State management (State-sync)

State management sends the state from the Ethereum chain to Bor chain. It is called state-sync. This is a way to move data from the Ethereum chain to Bor chain.

State sender

Source: https://github.com/maticnetwork/contracts/blob/develop/contracts/root/stateSyncer/StateSender.sol

To sync state sync, call following method state sender contract on Ethereum chain. The state-sync mechanism is basically a way to move state data from the Ethereum chain to Bor.

A user, who wants to move data from contract on Ethereum chain to Bor chain, calls syncSate method on StateSender.sol

contract StateSender {
/**
* Emits `stateSynced` events to start sync process on Ethereum chain
* @param receiver Target contract on Bor chain
* @param data Data to send
*/
function syncState (
address receiver,
bytes calldata data
) external;
}

receiver contract must be present on the child chain, which receives state data once the process is complete. syncState emits StateSynced event on Ethereum, which is the following:

/**
* Emits `stateSynced` events to start sync process on Ethereum chain
* @param id State id
* @param contractAddress Target contract address on Bor
* @param data Data to send to Bor chain for Target contract address
*/
event StateSynced (
uint256 indexed id,
address indexed contractAddress,
bytes data
);

Once StateSynced event emitted on stateSender contract on the Ethereum chain, any validator sends MsgEventRecord transaction on Heimdall.

After confirmation of a tx on Heimdall, a validator proposes proposeState on Bor with the simple transaction and at end of the sprint, Bor commits and finalizes state-sync by calling commitState using a system call.

During commitState, Bor executes onStateReceive, with stateId and data as args, on target contract.

State receiver interface

receiver contract on Bor chain must implement following interface.

// IStateReceiver represents interface to receive state
interface IStateReceiver {
function onStateReceive(uint256 stateId, bytes calldata data) external;
}

Only 0x0000000000000000000000000000000000001000StateReceiver.sol, must be allowed to call onStateReceive function on target contract.

Transaction speed

Bor currently works as expected with ~2 to 4 seconds' block time with 100 validators and 4 block producers.

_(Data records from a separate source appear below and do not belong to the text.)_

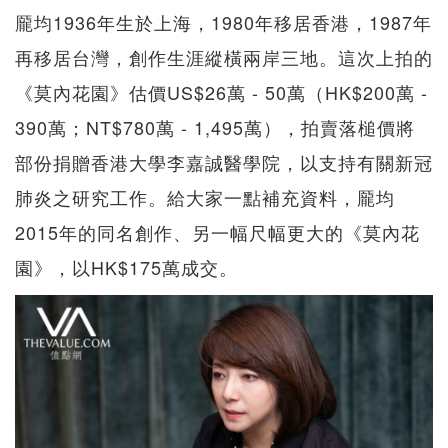
龎均1936年生於上海，1980年移居香港，1987年
再移居台灣，創作生涯縱橫兩岸三地。這次上拍的
《莫內花園》估價US$26萬 - 50萬（HK$200萬 -
390萬；NT$780萬 - 1,495萬），拍賣落槌價將
部份捐贈香港大學李嘉誠醫學院，以支持有關新冠
肺炎之研究工作。給大家一點補充資料，龎均
2015年的同名創作、另一幅尺幅更大的《莫內花
園》，以HK$175萬成交。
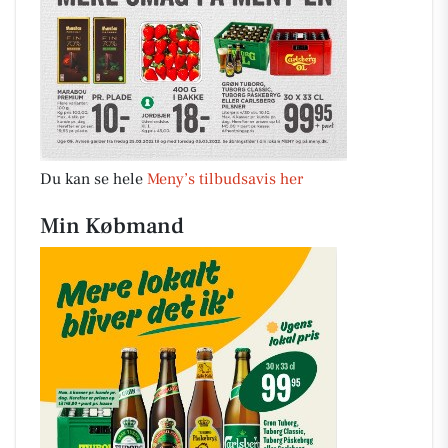
Du kan se hele
Meny’s tilbudsavis her
Min Købmand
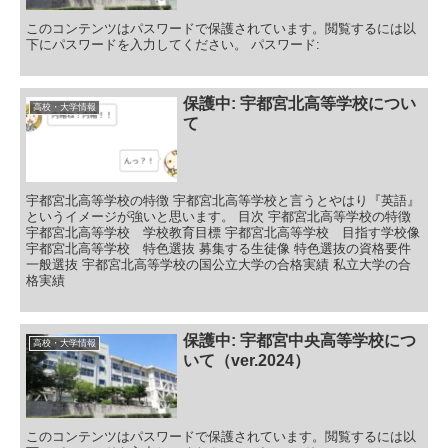
このコンテンツはパスワードで保護されています。閲覧するには以
下にパスワードを入力してください。 パスワード:
保護中: 宇都宮北高等学校につい
高校・大学情報
て
宇都宮北高等学校の特徴 宇都宮北高等学校と言うとやはり『英語』
というイメージが強いと思います。 目次 宇都宮北高等学校の特徴
宇都宮北高等学校 学校教育目標 宇都宮北高等学校 目指す学校像
宇都宮北高等学校 特色選抜 募集する生徒像 特色選抜の資格要件
一般選抜 宇都宮北高等学校の国公立大学の合格実績 私立大学の合
格実績
保護中: 宇都宮中央高等学校につ
高校・大学情報
いて（ver.2024）
このコンテンツはパスワードで保護されています。閲覧するには以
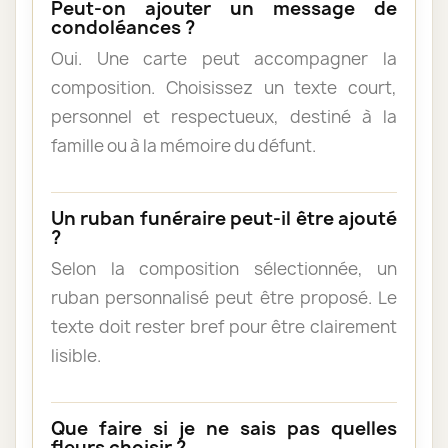
Peut-on ajouter un message de
condoléances ?
Oui. Une carte peut accompagner la
composition. Choisissez un texte court,
personnel et respectueux, destiné à la
famille ou à la mémoire du défunt.
Un ruban funéraire peut-il être ajouté
?
Selon la composition sélectionnée, un
ruban personnalisé peut être proposé. Le
texte doit rester bref pour être clairement
lisible.
Que faire si je ne sais pas quelles
fleurs choisir ?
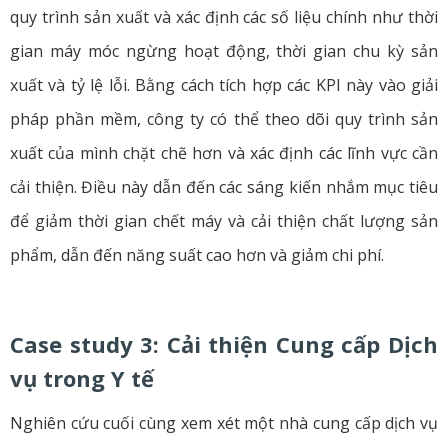
quy trình sản xuất và xác định các số liệu chính như thời
gian máy móc ngừng hoạt động, thời gian chu kỳ sản
xuất và tỷ lệ lỗi. Bằng cách tích hợp các KPI này vào giải
pháp phần mềm, công ty có thể theo dõi quy trình sản
xuất của mình chặt chẽ hơn và xác định các lĩnh vực cần
cải thiện. Điều này dẫn đến các sáng kiến ​​nhắm mục tiêu
để giảm thời gian chết máy và cải thiện chất lượng sản
phẩm, dẫn đến năng suất cao hơn và giảm chi phí.
Case study 3: Cải thiện Cung cấp Dịch
vụ trong Y tế
Nghiên cứu cuối cùng xem xét một nhà cung cấp dịch vụ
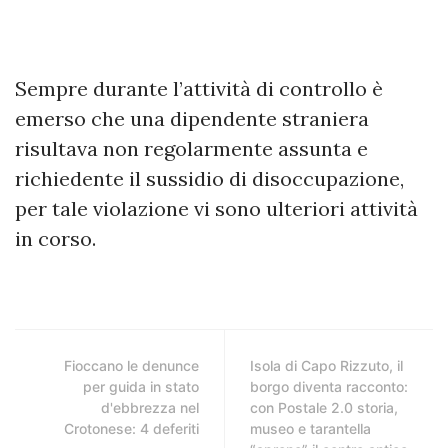
Sempre durante l’attività di controllo è
emerso che una dipendente straniera
risultava non regolarmente assunta e
richiedente il sussidio di disoccupazione,
per tale violazione vi sono ulteriori attività
in corso.
Fioccano le denunce
Isola di Capo Rizzuto, il
per guida in stato
borgo diventa racconto:
d'ebbrezza nel
con Postale 2.0 storia,
Crotonese: 4 deferiti
museo e tarantella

After multiple stress testing with huge number of transactions, exact block time will be decided.

Using sprint-based architecture helps Bor to create faster bulk blocks without changing the producer during the current sprint. Having delay between two sprints gives other producers to receive a broadcasted block, often called as producerDelay

Note that time between two sprints is higher than normal blocks to buffer to reduce the latency issues between multiple producers.

Attacks

Censorship

Bor uses a very small set of producers to create faster blocks. It means it is prone to more censorship attacks than Heimdall. In order to deal with that, multiple testing will be done to find out the max number of producers for acceptable block time in the system.

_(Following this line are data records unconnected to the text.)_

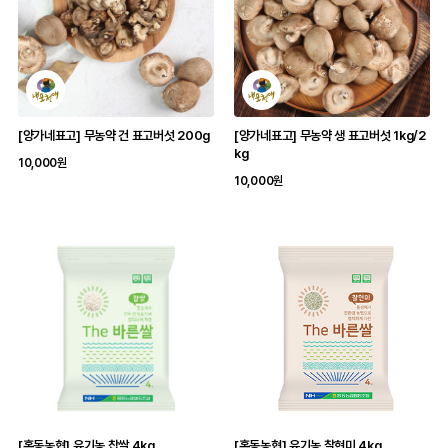
[양가네표고] 무농약 건 표고버섯 200g
[양가네표고] 무농약 생 표고버섯 1kg/2
kg
10,000원
10,000원
[홍동농협] 유기농 찹쌀 4kg
[홍동농협] 유기농 찰현미 4kg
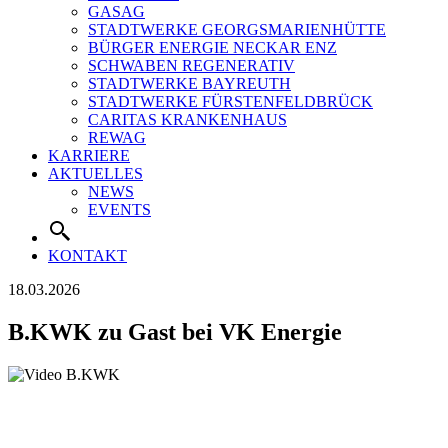
GASAG
STADTWERKE GEORGSMARIENHÜTTE
BÜRGER ENERGIE NECKAR ENZ
SCHWABEN REGENERATIV
STADTWERKE BAYREUTH
STADTWERKE FÜRSTENFELDBRÜCK
CARITAS KRANKENHAUS
REWAG
KARRIERE
AKTUELLES
NEWS
EVENTS
KONTAKT
18.03.2026
B.KWK zu Gast bei VK Energie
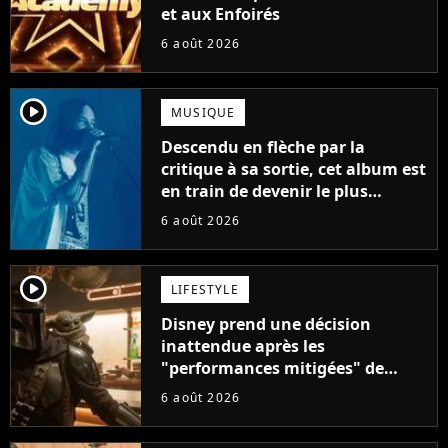
et aux Enfoirés
6 août 2026
player2
MUSIQUE
Descendu en flèche par la
critique à sa sortie, cet album est
en train de devenir le plus
populaire de son auteur
6 août 2026
player2
LIFESTYLE
Disney prend une décision
inattendue après les
"performances mitigées" de
Vaiana et The Mandalorian &
6 août 2026
Grogu au box-office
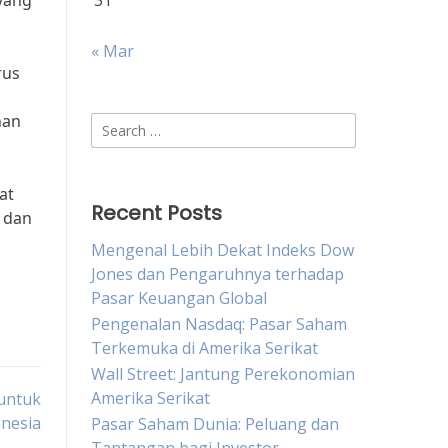
yang
31
« Mar
rus
nan
Search
for:
at
Recent Posts
 dan
Mengenal Lebih Dekat Indeks Dow
Jones dan Pengaruhnya terhadap
Pasar Keuangan Global
Pengenalan Nasdaq: Pasar Saham
Terkemuka di Amerika Serikat
Wall Street: Jantung Perekonomian
Amerika Serikat
untuk
nesia
Pasar Saham Dunia: Peluang dan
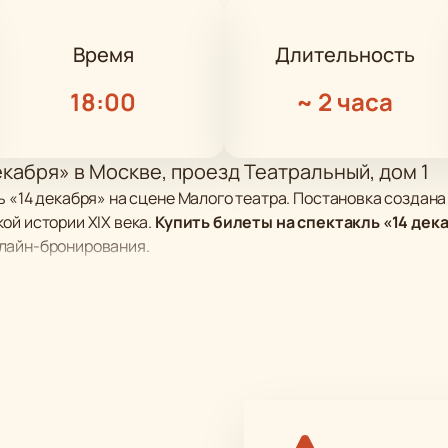
Время
Длительность
18:00
~
2 часа
екабря» в Москве, проезд Театральный, дом 1
 «14 декабря» на сцене Малого театра. Постановка создана 
ой истории XIX века.
Купить билеты на спектакль «14 дек
лайн-бронирования.
иоде междуцарствия после смерти Александра I. Зрители ув
трий Харатьян), Великого князя Николая Павловича, а так
ого. В постановке участвуют около тридцати персонажей.
и перемен
ции
 ролях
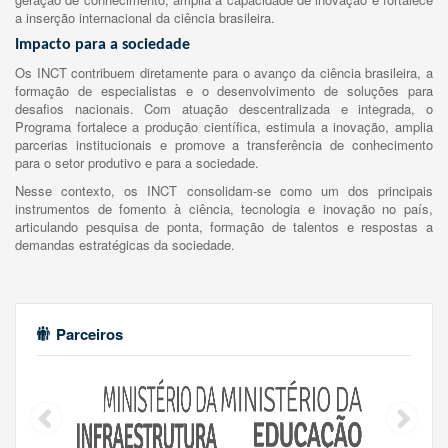
a inserção internacional da ciência brasileira.
Impacto para a sociedade
Os INCT contribuem diretamente para o avanço da ciência brasileira, a
formação de especialistas e o desenvolvimento de soluções para
desafios nacionais. Com atuação descentralizada e integrada, o
Programa fortalece a produção científica, estimula a inovação, amplia
parcerias institucionais e promove a transferência de conhecimento
para o setor produtivo e para a sociedade.
Nesse contexto, os INCT consolidam-se como um dos principais
instrumentos de fomento à ciência, tecnologia e inovação no país,
articulando pesquisa de ponta, formação de talentos e respostas a
demandas estratégicas da sociedade.
Parceiros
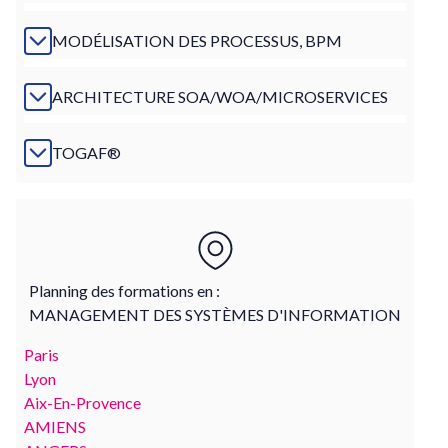
MODÉLISATION DES PROCESSUS, BPM
ARCHITECTURE SOA/WOA/MICROSERVICES
TOGAF®
Planning des formations en :
MANAGEMENT DES SYSTÈMES D'INFORMATION
Paris
Lyon
Aix-En-Provence
AMIENS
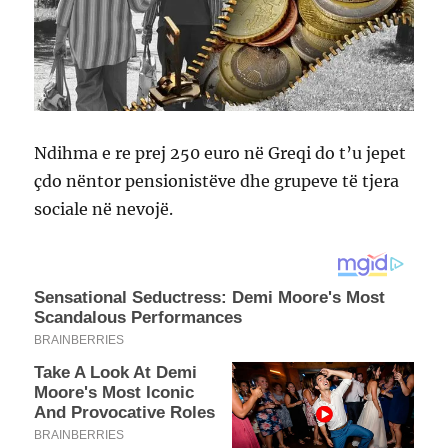
Ndihma e re prej 250 euro në Greqi do t’u jepet
çdo nëntor pensionistëve dhe grupeve të tjera
sociale në nevojë.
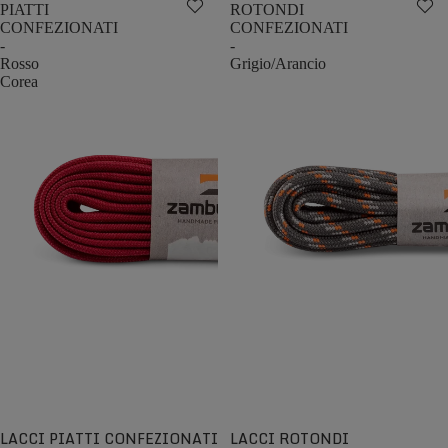
PIATTI
ROTONDI
CONFEZIONATI
CONFEZIONATI
-
-
Rosso
Grigio/Arancio
Corea
LACCI PIATTI CONFEZIONATI
LACCI ROTONDI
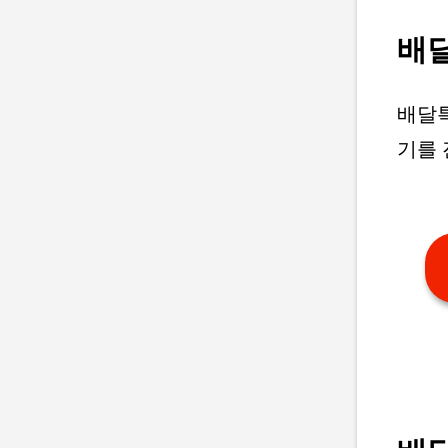
배
배달
기를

Apart from that there are few attacks possible:

  1. One producer is censoring the transaction

    In that case, the transaction sender can wait for the next producer's sprint and try to send the transaction again.

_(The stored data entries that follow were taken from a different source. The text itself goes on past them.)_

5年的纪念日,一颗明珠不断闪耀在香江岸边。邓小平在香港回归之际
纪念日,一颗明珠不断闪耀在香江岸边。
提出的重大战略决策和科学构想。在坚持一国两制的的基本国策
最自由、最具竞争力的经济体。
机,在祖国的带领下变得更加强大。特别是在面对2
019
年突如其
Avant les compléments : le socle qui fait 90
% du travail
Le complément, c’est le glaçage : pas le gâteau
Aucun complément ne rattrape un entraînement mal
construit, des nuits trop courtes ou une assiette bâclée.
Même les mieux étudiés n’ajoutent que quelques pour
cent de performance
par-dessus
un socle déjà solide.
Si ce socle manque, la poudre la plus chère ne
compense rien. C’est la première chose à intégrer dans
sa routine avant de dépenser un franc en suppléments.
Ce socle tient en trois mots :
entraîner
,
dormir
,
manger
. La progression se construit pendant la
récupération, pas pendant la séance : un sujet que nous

  2. All validators are colluding with each-other and censoring particular transaction

    In this case, Matic system will provide a way to submit a transaction on Ethereum chain and ask validators to include the transaction in next x checkpoints. If validators fail to include it during that time window, the user can slash the validators. Note that this is not currently implemented.

Fraud

Producers can include invalid transaction during their turn. It can be possible at multiple levels:

  1. One producer is fraudulent

    If a producer includes invalid transaction at any height, other producers can create a fork and exclude that transaction since their valid node ignores invalid blocks

  2. Span producers are fraudulent

    If other producers don't create a fork, other validators who are validating the block can forcefully change the span by creating their own fork. This is not currently implemented since it requires how Geth works internally. However, this is in our future roadmap.

  3. All validators are fraudulent

    Assumption is that 2/3+1 validators must be honest to work this system correctly.